The only solution I can come to is that it was all a part of the process:  all of those years of exhaustion and terrible twos and too much caffeine and not enough sleep in order to prepare me for the teenage years.

Because, let me tell you, while toddlers have the uncanny ability to hurt your ego in front of a bunch of strangers, teenagers have the uncanny ability to hurt your feelings—in your own home or in your car—when no one is watching. And, as far as I know, Karp didn’t have a follow-up title for the teenage years. And, Lord knows, by the time we have teenagers, we have already figured out that no expert has ever been able to get it right. In fact, we have learned by now that WE are the experts, which means that childrearing is a process of give and take, push and shove, that will probably never end.

So, you may be thinking:

Where is your ah-ha moment?

When are you going to tell me what I need to do when my child reaches this milestone of crude behavior they learned from You Tube…or from a movie…or from school…or from, God forbid, me when I wasn’t looking?

But, guess what? I have no answer for you. Neither does your mom, your grandmother, your neighbor, or Harvey Karp.

Because, guess what?

There is no kid ever on the face of the earth who has ever been exactly like your kid living in your house with your certain set of circumstances and your ways of doing things. All children are unique in their own way, and no one knows them quite as well as you do. Considering that, the only real advice I can give is to just hang in there, and to say,

Hey, you’re not alone. We’re all in this together. And, just as generations before us, I’m pretty sure we will all survive.

As for my own teenager,

I know her well. She’s a magnificent, brilliant kid. She studies hard and makes good grades. She has a great head on her shoulders. We have the best conversations about all sorts of things, and we have a strong sense of open communication where anything goes. I know her and her life and her friends. And, I actually like her! A lot! She’s a pretty awesome kid.

Still, she’s a teenager, and, like I said earlier, teenagers test limits. And, teenagers can sometimes do things that really cut deep into the core of their parents’ membranes.

The teenage years are the years when we see them fleeing the nest a little more every single day.

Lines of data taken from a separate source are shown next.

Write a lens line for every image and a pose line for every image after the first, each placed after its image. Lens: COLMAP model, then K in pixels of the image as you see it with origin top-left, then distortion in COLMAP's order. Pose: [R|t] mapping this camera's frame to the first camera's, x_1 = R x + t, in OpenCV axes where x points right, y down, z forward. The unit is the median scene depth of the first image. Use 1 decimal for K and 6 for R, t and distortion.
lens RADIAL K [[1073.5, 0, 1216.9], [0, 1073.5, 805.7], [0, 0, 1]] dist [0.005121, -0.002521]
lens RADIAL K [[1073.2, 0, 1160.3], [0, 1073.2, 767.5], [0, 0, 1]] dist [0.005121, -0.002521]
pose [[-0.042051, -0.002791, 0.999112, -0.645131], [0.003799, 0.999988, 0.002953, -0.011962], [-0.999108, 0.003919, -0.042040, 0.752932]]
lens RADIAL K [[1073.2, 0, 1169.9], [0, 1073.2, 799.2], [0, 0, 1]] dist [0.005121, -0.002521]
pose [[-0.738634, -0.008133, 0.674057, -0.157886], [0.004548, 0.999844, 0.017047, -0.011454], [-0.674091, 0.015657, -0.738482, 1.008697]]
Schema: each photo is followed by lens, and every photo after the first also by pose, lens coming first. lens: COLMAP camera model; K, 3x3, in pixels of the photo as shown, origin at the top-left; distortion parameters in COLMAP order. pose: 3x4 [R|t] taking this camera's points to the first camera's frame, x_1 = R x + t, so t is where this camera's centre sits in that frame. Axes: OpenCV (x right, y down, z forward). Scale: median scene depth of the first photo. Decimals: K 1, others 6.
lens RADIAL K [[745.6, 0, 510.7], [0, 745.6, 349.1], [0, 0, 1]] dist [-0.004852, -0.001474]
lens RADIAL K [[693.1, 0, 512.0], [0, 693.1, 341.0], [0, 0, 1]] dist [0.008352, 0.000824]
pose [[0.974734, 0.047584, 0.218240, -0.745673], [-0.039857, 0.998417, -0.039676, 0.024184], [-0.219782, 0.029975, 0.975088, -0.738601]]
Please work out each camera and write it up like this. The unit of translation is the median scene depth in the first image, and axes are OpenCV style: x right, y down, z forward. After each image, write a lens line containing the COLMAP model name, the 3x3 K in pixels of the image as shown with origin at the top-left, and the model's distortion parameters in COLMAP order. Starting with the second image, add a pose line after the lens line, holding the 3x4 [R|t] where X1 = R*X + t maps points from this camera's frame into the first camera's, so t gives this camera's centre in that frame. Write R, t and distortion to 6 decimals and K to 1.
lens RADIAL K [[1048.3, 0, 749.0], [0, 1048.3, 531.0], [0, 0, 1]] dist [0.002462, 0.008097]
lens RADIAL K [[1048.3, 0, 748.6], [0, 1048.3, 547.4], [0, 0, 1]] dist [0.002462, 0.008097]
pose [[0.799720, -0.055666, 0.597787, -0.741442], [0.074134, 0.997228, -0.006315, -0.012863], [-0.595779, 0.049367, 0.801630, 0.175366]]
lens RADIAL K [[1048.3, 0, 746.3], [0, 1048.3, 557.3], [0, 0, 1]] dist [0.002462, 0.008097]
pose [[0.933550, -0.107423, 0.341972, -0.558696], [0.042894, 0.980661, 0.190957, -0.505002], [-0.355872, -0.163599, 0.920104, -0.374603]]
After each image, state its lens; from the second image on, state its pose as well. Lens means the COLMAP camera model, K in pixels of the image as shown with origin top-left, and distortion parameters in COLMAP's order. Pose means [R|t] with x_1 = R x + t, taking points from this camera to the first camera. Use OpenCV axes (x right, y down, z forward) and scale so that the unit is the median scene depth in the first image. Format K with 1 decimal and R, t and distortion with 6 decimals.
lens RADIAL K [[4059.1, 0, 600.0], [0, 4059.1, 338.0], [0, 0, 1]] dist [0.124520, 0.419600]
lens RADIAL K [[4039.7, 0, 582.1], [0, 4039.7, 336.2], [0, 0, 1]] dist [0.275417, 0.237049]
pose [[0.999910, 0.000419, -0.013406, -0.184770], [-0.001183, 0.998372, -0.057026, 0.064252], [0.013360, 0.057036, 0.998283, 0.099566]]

And, every single day, our hearts ache a little bit more to once again smell the sweet scent of their downy heads, or calm just one more temper tantrum in the checkout lane at Target.

The teenage years are the years they are searching for independence. They want to go to movies with friends and go to parties. Eventually, they will climb into the driver’s seat and head out on their very own while we sit on the edge of our reading chairs under a dim light with our eyes half open, still missing too much sleep worrying about whether or not they will be OK.

But, as parents there is one thing we must always do:  We must NEVER stop worrying and caring and reading and researching and loving, so hard.

Loving so, so hard!

Because, one day, that middle finger throwing teenager who makes you want to crawl out of your skin, will call you up on the phone with their own brand new baby. They will cry and ask questions, as generation after generation often does. One day their own kid will flip them off in the car because they are feeling things they don’t quite understand. And you will remember, in that moment, what it felt like when that grown child once did that to you. And you will tell them:

It’s all a part of the process. Take away some privileges. Talk about what happened. Don’t take it too hard. And, as the years keep rolling by, never ever let go.